# Super Heros



## Daskini

Okay so a while ago I said I'd post this... These are just some pitures I've been commissioned to do for a lady who found me through various connections (ahahahaha MAKE FRIENDS, IT WORKS TRUST ME O.O )
Basically her original request was for her son as a super hero (so she could hang the pictures in his room.) I asked what kind of heros he likes, She gave me some examples. Batman, Spiderman, The Hulk and Wolverine. So... I got to work making a Batman and Robin piece. But in curiosity, i started doing a couple of the others too. 
And now she wants all three with a fourth of her nephew as the Flash. 
Its going to be a loooonggg project, but well worth it! Heres my concept art! 
Please excuse the... execution. XD They are works in progress and will change.


----------



## Susan Mulno

How exciting for the child receiving this! Great idea!


----------



## Daskini

@Susan Mulno
Yeah that kid is gonna be so happy ahahaha


----------



## TerryCurley

How cool that is. 

I agree having friends is a good thing. Friends and friends of friends and online FB friends have been to date all my sales (and they are meager). The first time I sell to a complete stranger I'm going to do a happy dance. I'm definitely not in it for the money. There is no way I could break even on my paintings, but I so do love the idea of someone liking my work well enough to want to buy it.


----------



## Daskini

@TerryCurley It'll happen! haha I never thought it would happen to me though... I usually just sold to people I knew, but I never got a real commission out of it. But this one came through from a guy I met at a new years convention - Told me he owned a 3D printer and was looking for an artist to make designs for him.
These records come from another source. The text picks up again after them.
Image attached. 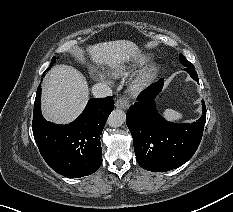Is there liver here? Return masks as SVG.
<instances>
[{
	"mask_svg": "<svg viewBox=\"0 0 233 212\" xmlns=\"http://www.w3.org/2000/svg\"><path fill=\"white\" fill-rule=\"evenodd\" d=\"M86 51L98 65L117 67L139 53L138 46L129 40L102 42L87 47ZM89 99L85 77L75 68L56 65L42 85V113L46 120L66 124L73 121Z\"/></svg>",
	"mask_w": 233,
	"mask_h": 212,
	"instance_id": "1",
	"label": "liver"
}]
</instances>
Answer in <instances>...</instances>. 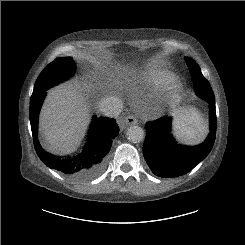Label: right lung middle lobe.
Returning <instances> with one entry per match:
<instances>
[{
  "label": "right lung middle lobe",
  "instance_id": "dd1d6c3e",
  "mask_svg": "<svg viewBox=\"0 0 245 245\" xmlns=\"http://www.w3.org/2000/svg\"><path fill=\"white\" fill-rule=\"evenodd\" d=\"M76 64L71 57L57 58L37 79L32 97H36L46 89L63 82L74 75Z\"/></svg>",
  "mask_w": 245,
  "mask_h": 245
}]
</instances>
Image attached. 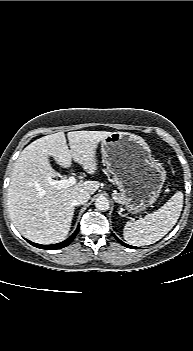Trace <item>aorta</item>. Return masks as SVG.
<instances>
[{"label": "aorta", "instance_id": "obj_1", "mask_svg": "<svg viewBox=\"0 0 193 351\" xmlns=\"http://www.w3.org/2000/svg\"><path fill=\"white\" fill-rule=\"evenodd\" d=\"M95 207L100 210V211H106L109 209V201L106 197L104 196H99L95 200Z\"/></svg>", "mask_w": 193, "mask_h": 351}]
</instances>
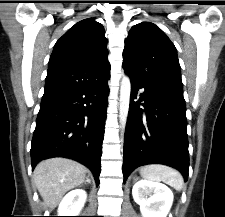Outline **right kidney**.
I'll return each mask as SVG.
<instances>
[{
  "label": "right kidney",
  "mask_w": 225,
  "mask_h": 217,
  "mask_svg": "<svg viewBox=\"0 0 225 217\" xmlns=\"http://www.w3.org/2000/svg\"><path fill=\"white\" fill-rule=\"evenodd\" d=\"M87 194L83 189L70 191L58 207V216H78L86 202Z\"/></svg>",
  "instance_id": "right-kidney-1"
}]
</instances>
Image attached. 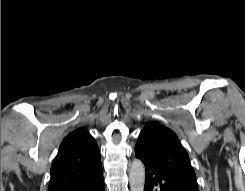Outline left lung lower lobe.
Instances as JSON below:
<instances>
[{
	"label": "left lung lower lobe",
	"instance_id": "obj_1",
	"mask_svg": "<svg viewBox=\"0 0 245 191\" xmlns=\"http://www.w3.org/2000/svg\"><path fill=\"white\" fill-rule=\"evenodd\" d=\"M136 157L139 158L138 155ZM143 163L145 167L144 191H199L197 184L190 183L169 170L145 161Z\"/></svg>",
	"mask_w": 245,
	"mask_h": 191
}]
</instances>
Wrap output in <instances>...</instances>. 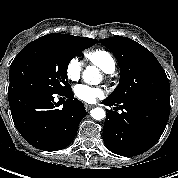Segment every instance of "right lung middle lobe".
Segmentation results:
<instances>
[{
  "label": "right lung middle lobe",
  "instance_id": "1",
  "mask_svg": "<svg viewBox=\"0 0 178 178\" xmlns=\"http://www.w3.org/2000/svg\"><path fill=\"white\" fill-rule=\"evenodd\" d=\"M95 43L86 37H40L30 42L10 66L8 93L20 90L61 93L71 89L66 80L70 60Z\"/></svg>",
  "mask_w": 178,
  "mask_h": 178
}]
</instances>
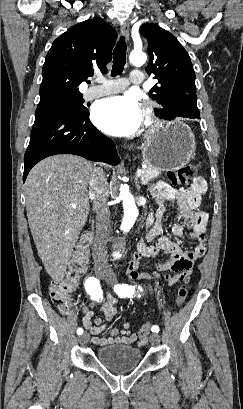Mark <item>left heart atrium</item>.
Masks as SVG:
<instances>
[{"label": "left heart atrium", "mask_w": 243, "mask_h": 409, "mask_svg": "<svg viewBox=\"0 0 243 409\" xmlns=\"http://www.w3.org/2000/svg\"><path fill=\"white\" fill-rule=\"evenodd\" d=\"M92 118L103 132L114 136L135 133L145 121V112L137 96L126 94L99 101Z\"/></svg>", "instance_id": "39dd6f15"}]
</instances>
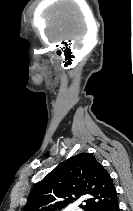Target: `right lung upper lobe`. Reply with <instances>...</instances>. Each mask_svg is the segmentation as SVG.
Instances as JSON below:
<instances>
[{
  "mask_svg": "<svg viewBox=\"0 0 133 211\" xmlns=\"http://www.w3.org/2000/svg\"><path fill=\"white\" fill-rule=\"evenodd\" d=\"M86 196L85 211H101L117 202L107 170L89 153L70 157L32 189L24 211H57Z\"/></svg>",
  "mask_w": 133,
  "mask_h": 211,
  "instance_id": "cb5924a9",
  "label": "right lung upper lobe"
}]
</instances>
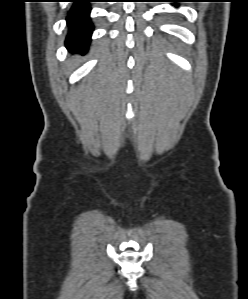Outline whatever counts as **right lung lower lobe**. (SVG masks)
<instances>
[{
  "label": "right lung lower lobe",
  "instance_id": "right-lung-lower-lobe-1",
  "mask_svg": "<svg viewBox=\"0 0 248 299\" xmlns=\"http://www.w3.org/2000/svg\"><path fill=\"white\" fill-rule=\"evenodd\" d=\"M73 5L68 11V35L65 40L70 51L86 52L91 41L94 26L90 19L92 0H71Z\"/></svg>",
  "mask_w": 248,
  "mask_h": 299
}]
</instances>
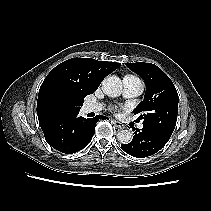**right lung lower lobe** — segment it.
<instances>
[{
  "label": "right lung lower lobe",
  "mask_w": 211,
  "mask_h": 211,
  "mask_svg": "<svg viewBox=\"0 0 211 211\" xmlns=\"http://www.w3.org/2000/svg\"><path fill=\"white\" fill-rule=\"evenodd\" d=\"M79 111L61 110L39 121L47 143L54 149L71 154L83 149L92 139L99 119L97 115L86 119L78 116Z\"/></svg>",
  "instance_id": "obj_1"
}]
</instances>
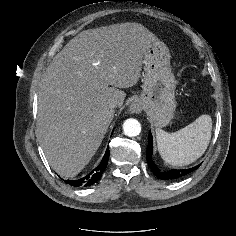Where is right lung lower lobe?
Returning <instances> with one entry per match:
<instances>
[{"instance_id": "1", "label": "right lung lower lobe", "mask_w": 236, "mask_h": 236, "mask_svg": "<svg viewBox=\"0 0 236 236\" xmlns=\"http://www.w3.org/2000/svg\"><path fill=\"white\" fill-rule=\"evenodd\" d=\"M108 158H109V147L107 148L100 165L97 168H95L91 173H89L88 175H86L81 179L65 180V182L74 187H85L94 184L100 179L102 173L104 172L108 163Z\"/></svg>"}]
</instances>
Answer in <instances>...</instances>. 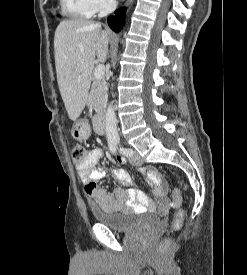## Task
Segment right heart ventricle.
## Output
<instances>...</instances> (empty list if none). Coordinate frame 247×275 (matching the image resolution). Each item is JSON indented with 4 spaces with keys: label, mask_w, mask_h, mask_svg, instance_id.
Returning <instances> with one entry per match:
<instances>
[{
    "label": "right heart ventricle",
    "mask_w": 247,
    "mask_h": 275,
    "mask_svg": "<svg viewBox=\"0 0 247 275\" xmlns=\"http://www.w3.org/2000/svg\"><path fill=\"white\" fill-rule=\"evenodd\" d=\"M63 14L72 19H89L95 13L94 0H60Z\"/></svg>",
    "instance_id": "1"
}]
</instances>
It wasnt till later this year he realised the designs I was making were too detailed and he couldnt use them till he upgraded the printer, but he had a customer he was talking to about artwork and somehow he mixed my artwork into the conversation hahaha I guess i got lucky


----------



## Melody Jeoulex

so cool you have commissions to do..I still don't have any D: I think they know my part isn't ready ; - ;


----------



## FanKi

Wooooho, I would love to see this project finished, that mom had a great idea >.<


----------



## leighann

Awesome!!! ;-) who doesn't love superheros??


----------



## Erilia

Oh god that's so awesome ! :vs_OMG: You do great work dude !


----------



## chanda95

These are so so cool! I love the wolverine one. Great job!


----------



## Bushcraftonfire

Great idea.. and good job with it!


----------



## David Dream

This is so awesome! Very nice, very cool........... I will try try try :vs_karate:


----------



## Sorin

There's quite a diversified market in such. Quite a few people hire painters to design murals for kids' rooms & such. Even Man Caves. One of my FB friends is considered one of "the" comic based artists & he travels all over..


----------



## David Dream

Wowwwww. It's very nice!!!!!!!!!!!!!!!!!!


----------